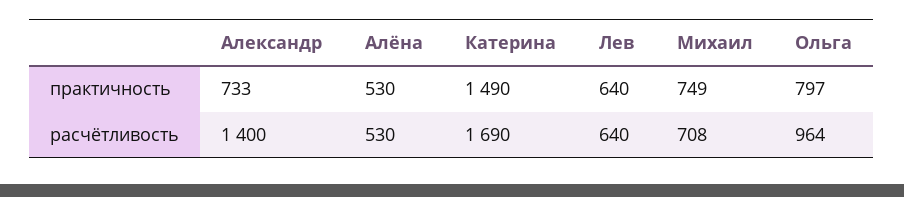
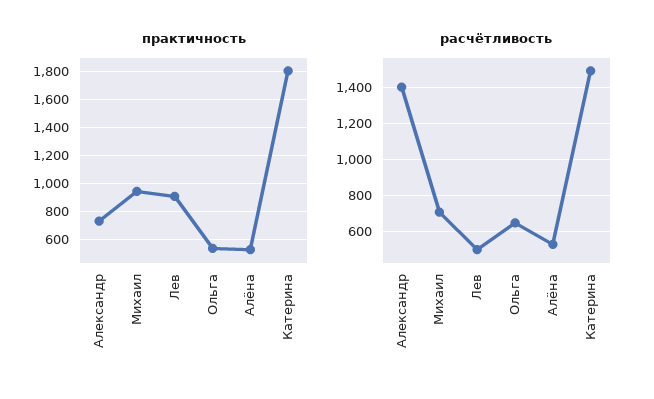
  {
    "практичность": {
      "Александр": 733,
      "Алёна": 530,
-     "Катерина": 1490,
+     "Катерина": 1800,
-     "Лев": 640,
+     "Лев": 900,
-     "Михаил": 749,
+     "Михаил": 950,
-     "Ольга": 797
+     "Ольга": 550
    },
    "расчётливость": {
      "Александр": 1400,
      "Алёна": 530,
-     "Катерина": 1690,
+     "Катерина": 1500,
-     "Лев": 640,
+     "Лев": 500,
      "Михаил": 708,
-     "Ольга": 964
+     "Ольга": 650
    }
  }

__WORK INSTRUCTIONS__. Reproduce the material above exactly but drop all images.

__SOLUTION TO THE EXERCISE__.
  {
    "практичность": {
      "Александр": 733,
      "Алёна": 530,
-     "Катерина": 1490,
+     "Катерина": 1800,
-     "Лев": 640,
+     "Лев": 900,
-     "Михаил": 749,
+     "Михаил": 950,
-     "Ольга": 797
+     "Ольга": 550
    },
    "расчётливость": {
      "Александр": 1400,
      "Алёна": 530,
-     "Катерина": 1690,
+     "Катерина": 1500,
-     "Лев": 640,
+     "Лев": 500,
      "Михаил": 708,
-     "Ольга": 964
+     "Ольга": 650
    }
  }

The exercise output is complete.